Why I get wrong answers from function that should calculate X in power of N?

Question

I had to make a recursive function that use only multiplication operation to get the answer of X in power of N.

I wrote this:

#include <stdio.h>

int power(int x, int n);

int main()
{
    int x, n;
    printf("Enter base and exponent:\n");
    scanf("%d%d", &x, &n);
    printf("%d\n", power(x, n));
    return 0;
}

int power(int x, int n)
{
    if (n==0) return 1;
    return x*power(x, n*0.5);
}

So its works good for small number, like if the input x=3, n=2 the output will be 9 which is good. But when I input bigger numbers, for example: x=362, n=123 the output will be -79249792 which its wrong.

Can someone help me understand what's wrong?

(Im using Online C Compliler {OnlineGBD})

Answer 1

First, the recursion you implemented shouldn't work for small numbers too, since as others have pointed out, x^n = (x^(n/2))^2 and not x*(x^(n/2)), and for odd values of n, n/2 will get truncated since the function takes integer arguments.
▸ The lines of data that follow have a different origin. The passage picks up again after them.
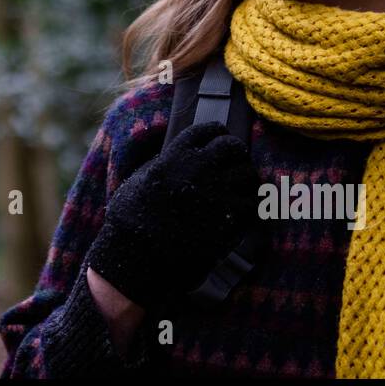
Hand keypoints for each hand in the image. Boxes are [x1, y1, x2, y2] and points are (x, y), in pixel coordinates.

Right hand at [85, 120, 261, 311]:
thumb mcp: (141, 179)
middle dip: (235, 153)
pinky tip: (242, 210)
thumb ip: (164, 164)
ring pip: (248, 173)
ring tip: (242, 187)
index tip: (220, 137)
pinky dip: (250, 205)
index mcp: (175, 156)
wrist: (141, 255)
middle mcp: (200, 168)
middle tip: (235, 163)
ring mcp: (217, 192)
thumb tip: (179, 158)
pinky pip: (252, 203)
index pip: (206, 130)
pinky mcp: (229, 218)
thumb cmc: (132, 219)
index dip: (216, 133)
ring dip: (246, 178)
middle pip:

Try 2^3, your code gives answer 4. A simple way to fix this is via using the following recursion : x^n = x*(x^(n-1)), or if you want to make the code more efficient, use this algorithm.

But this still doesn't address negative numbers showing up. The problem is max size of int is 2^31-1 = 2,14,74,83,647. This is due the way it is stored in memory, occupying 32 bits. What happens when you cross this limit? It overflows, and becomes -2^31. So you won't be able to get correct answers for big numbers. Generally this is handled by calculating the answer modulo some prime number, or creating arbitrary precision data structures. Check out this and this.

Answer 2

First of all, please remove this:

printf("Enter base and exponent:\n");
scanf("%d%d", &x, &n);
printf("%d\n", power(x, n));

and write a simple, easy to run test harness that doesn't involve thinking and typing input into the console, with clear output of expected/actual values on failure:

#include <math.h>
#include <stdio.h>

int power(int base, int exponent) {
    return 1;
}

int main(void) {
    for (int base = 0; base < 5; base++) {
        for (int exponent = 0; exponent < 5; exponent++) {
            int expected = (int)pow(base, exponent);
            int actual = power(base, exponent);

            if (expected != actual) {
                printf("[FAIL] power(%d, %d) was: %d\n"
                       "              expected: %d\n\n",
                       base, exponent, actual, expected);
            }
        }
    }

    return 0;
}

Notice the clearer parameter names on the power function and usage of the built-in pow to ensure correct logic.

Now let's test your algorithm:

[FAIL] power(2, 3) was: 4
              expected: 8

[FAIL] power(2, 4) was: 8
              expected: 16

[FAIL] power(3, 3) was: 9
              expected: 27

[FAIL] power(3, 4) was: 27
              expected: 81

[FAIL] power(4, 3) was: 16
              expected: 64

[FAIL] power(4, 4) was: 64
              expected: 256

It appears that n*0.5 isn't giving the correct reduction factor.

Taking a step back, exponentiation by multiplication is done by repeatedly multiplying base by itself exponent times and accumulating onto a result initialized to 1:

int power(int base, int exponent) {
    int result = 1;

    for (int i = 0; i < exponent; i++) {
        result *= base;
    }

    return result;
}

Since we're forced to use recursion, the problem reduces to simulating the classic counting loop above with recursion.

This can be done by subtracting 1 from the exponent per call until we reach 0 (<= 0 is a safer base case than == 0, avoiding blowing the stack on negative input).

As for the return value, you're correct in returning 1 for n == 0 and multiplying base on each frame by the child's value, which is the same as the *= operation in the iterative version.

Here's the fixed code:

int power(int base, int exponent) {
    if (exponent <= 0) {
        return 1;
    }

    return base * power(base, exponent - 1);
}

Finally, x=362, n=123 fails because of integer overflow. 362**123 has 315 digits, but 4 byte numbers like int only hold 10-ish. You'll need a big integer library to handle that massive an input.

Note that I haven't attempted to handle negative numbers here. I assume that's out of scope. Making the parameters unsigned would help enforce this contract.